Ahmedzai, who is called the Khan of Kalat, arrived in Britain in June 2007 after the killing of fellow-Baloch national leader Nawab Akbar Khan Bugti in a military raid in 2006, and now lives alone in Cardiff.

Ahmedzai told the Nov 28 hearing, which followed Britain’s rejection of his asylum application Oct 2007, that several death threats have been made to him directly and indirectly by telephone since he came to this country.

He claims these calls were made from the Pakistani High Commission in London – a claim that is disputed by British Home Office lawyers. He told reporters outside the court that thousands of people had disappeared in the troubled Pakistani province, adding, “I want to make the international community aware of what is going on over there.”

“There is a carrot and stick approach. I didn’t take the carrot because of my conscience. I was told whatever was taken from my grandfather in 1958, which was millions of acres of land, I could have some back,” he said.

British human rights campaigner Peter Tatchell said the British government had come under pressure from Pakistani services to crack down on Baloch dissidents.

“Pakistan’s military and intelligence services have threatened to end all cooperation with the UK unless our government cracks down on Baloch dissidents exiled here,” Tatchell said.

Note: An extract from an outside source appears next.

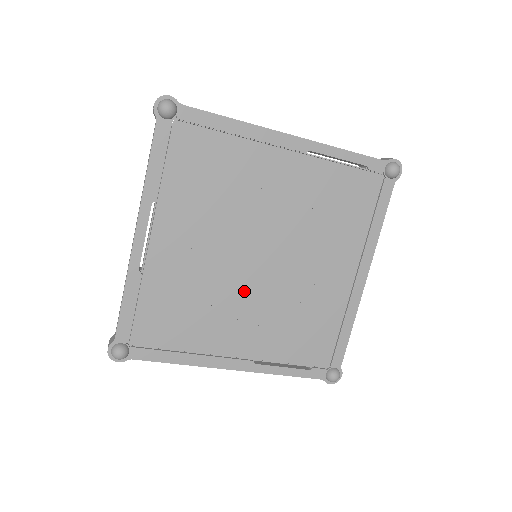
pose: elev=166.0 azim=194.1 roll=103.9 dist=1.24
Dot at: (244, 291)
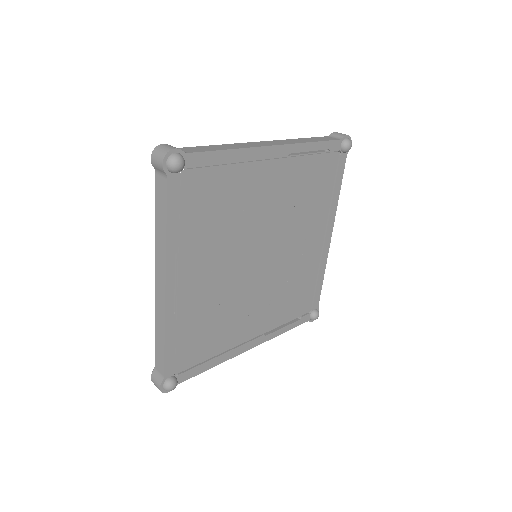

Tatchell said Ahmedzai is seen by many Baloch people as their head of state.

“Suleman Ahmedzai is the direct descendant of the Khan of Kalat… His grandfather was head of state when Balochistan secured its brief period of independence in 1947, before it was invaded and annexed by Pakistan in 1948.”

The fate of Baloch nationalists became linked with the war on terror after the former Pakistani government led by then president Pervez Musharraf last year sought action against a number of Balochis in London in exchange for action against British-born terror suspect Rashid Rauf.

British police arrested two Baloch nationals in London December last year in what was reported at the time to be a prelude to a prisoner-swap – Islamabad would hand over Rauf in exchange for the Balochis.

Rauf, who is alleged to have been involved in a terrorist plot to blow up transatlantic airliners in 2006, was then being held in a Pakistani prison at the time.

He subsequently escaped under suspicious circumstances – his police guards allowed him to pray in a mosque while taking him for a hearing to extradite him to Britain. He was reportedly killed in November this year in an American bombing raid in the North Waziristan area.

The British asylum court’s ruling is expected in the next two to three weeks.